For $V$ finite-dimensional, the algebra $\hom(V, V) \cong V^\ast \otimes V$ is naturally self-dual, and this duality may be used to transfer the algebra structure on $\hom(V, V)$ to a coalgebra structure on $\hom(V, V)$, and vice-versa. Notice that the duality functor $\text{Vect}^{op} \to \text{Vect}$ induces a functor from coalgebras to algebras.

Thus a coalgebra map $M_n(\mathbb{C}) \to M_{n+1}(\mathbb{C})$ would induce a dual algebra map $M_{n+1}(\mathbb{C}) \to M_n(\mathbb{C})$. But even when $n=1$ there is no such algebra map.

I don't know whether the space of compact operators carries a (natural) coalgebra structure.

For $V$ finite-dimensional, the algebra $\hom(V, V) \cong V^\ast \otimes V$ is naturally self-dual, and this duality may be used to transfer an algebra structure on $\hom(V, V)$ to a coalgebra structure on $\hom(V, V)$, and vice-versa. (Notice that the duality functor $\text{Vect}^{op} \to \text{Vect}$ on finite-dimensional spaces induces a functor from coalgebras to algebras, and vice-versa.)

The map $M_n(\mathbb{C}) \to M_{n+1}(\mathbb{C})$ mapping $A \mapsto A \oplus 0$ is dual to the map $M_{n+1}(\mathbb{C}) \to M_n(\mathbb{C})$ that takes an $(n+1) \times (n+1)$ matrix to the $n \times n$ matrix made from the first $n$ rows and columns.
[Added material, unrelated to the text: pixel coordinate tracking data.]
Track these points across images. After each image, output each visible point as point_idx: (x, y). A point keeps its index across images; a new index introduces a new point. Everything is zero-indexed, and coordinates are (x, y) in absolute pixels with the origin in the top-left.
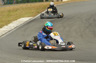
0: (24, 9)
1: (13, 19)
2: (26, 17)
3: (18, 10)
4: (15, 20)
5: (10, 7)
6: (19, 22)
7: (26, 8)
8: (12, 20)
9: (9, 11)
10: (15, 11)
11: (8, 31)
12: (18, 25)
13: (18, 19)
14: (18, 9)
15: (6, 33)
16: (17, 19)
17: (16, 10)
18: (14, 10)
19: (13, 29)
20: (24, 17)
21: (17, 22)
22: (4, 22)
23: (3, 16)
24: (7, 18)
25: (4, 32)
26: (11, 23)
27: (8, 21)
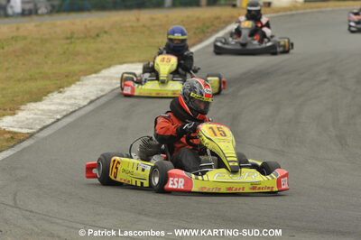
0: (127, 31)
3: (105, 35)
4: (91, 73)
5: (73, 24)
6: (106, 81)
7: (132, 27)
8: (80, 71)
9: (70, 38)
10: (94, 38)
11: (65, 113)
12: (102, 91)
13: (104, 68)
14: (106, 32)
15: (58, 120)
16: (100, 67)
17: (98, 35)
18: (90, 36)
19: (84, 106)
20: (124, 63)
21: (99, 81)
22: (50, 78)
23: (46, 57)
24: (61, 63)
25: (50, 117)
26: (78, 83)
27: (67, 76)
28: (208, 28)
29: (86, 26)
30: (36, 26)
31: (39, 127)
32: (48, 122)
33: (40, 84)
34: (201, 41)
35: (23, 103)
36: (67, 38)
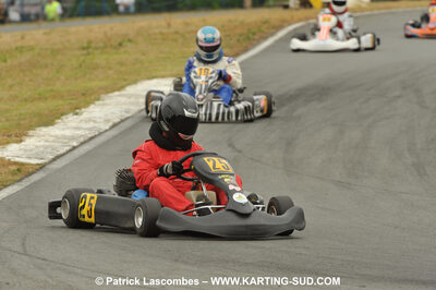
0: (155, 39)
1: (104, 83)
2: (163, 77)
3: (129, 44)
4: (113, 91)
5: (90, 31)
6: (132, 100)
7: (162, 34)
8: (101, 88)
9: (87, 48)
10: (115, 48)
11: (82, 140)
12: (127, 112)
13: (129, 84)
14: (130, 41)
15: (74, 148)
16: (124, 83)
17: (120, 44)
18: (111, 46)
19: (106, 131)
20: (153, 78)
21: (124, 99)
22: (62, 97)
23: (58, 72)
24: (76, 79)
25: (65, 144)
26: (97, 103)
27: (83, 94)
28: (254, 34)
29: (105, 33)
30: (45, 34)
31: (51, 157)
32: (62, 151)
33: (52, 104)
34: (246, 50)
35: (31, 127)
36: (84, 48)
If we choose the algebra structure on the spaces $M_n(\mathbb{C})$ to be not the usual matrix multiplication but the one given by entrywise multiplication, then these are algebra maps and they dualize to coalgebra maps. This gives an affirmative answer to the question. However, this is clearly highly dependent on basis and doesn't strike me as terribly interesting.

The forgetful functor $\text{Coalg} \to \text{Vect}$ creates colimits, and so the colimit of a chain of coalgebra maps $M_n(\mathbb{C}) \to M_{n+1}(\mathbb{C})$ is created from the colimit in $\text{Vect}$. This answers the second question affirmatively.